The CAMI2-HMP simulation dataset was chosen due to its role in providing a standardized benchmark for evaluating metagenomic binning methods [
20], as CAMI was designed to offer a unified evaluation standard for binning performance and is widely used in the field. Simulation datasets generally have high-quality contigs and often result in good binning performance. However, real environments are more complex and variable, with poorer sequence quality, which can lead to differences in binning performance compared to simulation datasets. Although CedtBin performs better on the real MetaHIT dataset compared to other methods, it may face challenges in more complex environments. Therefore, it is necessary to train deep learning models on a broader range of datasets to enhance their applicability to real metagenomic data.

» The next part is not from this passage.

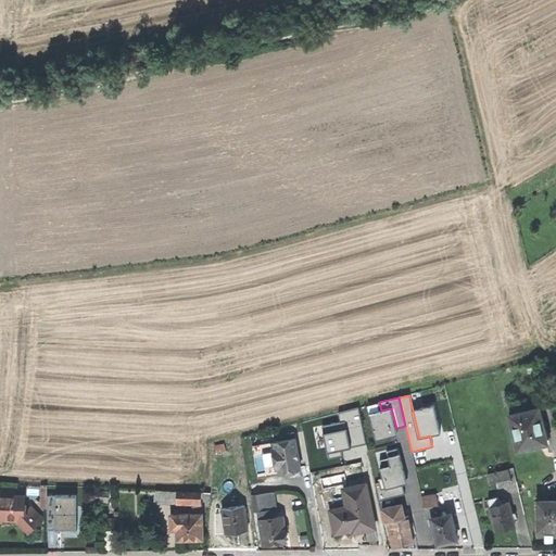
[(434,405),(413,411),(419,438),(430,436),(441,433),(434,405)]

CedtBin has achieved good binning results in metagenome binning, but some work needs to be done. First, research on the BERT model is limited due to limited resources and performance constraints. In terms of masking strategies, in the future, the number of masked k-mers can be changed from 15% to 40%, and the effect of different masking lengths can be explored. Secondly, in terms of feature selection, adding features such as codons, GC content, and abundance can be considered. It is believed that the addition of these features can further improve the effect of binning.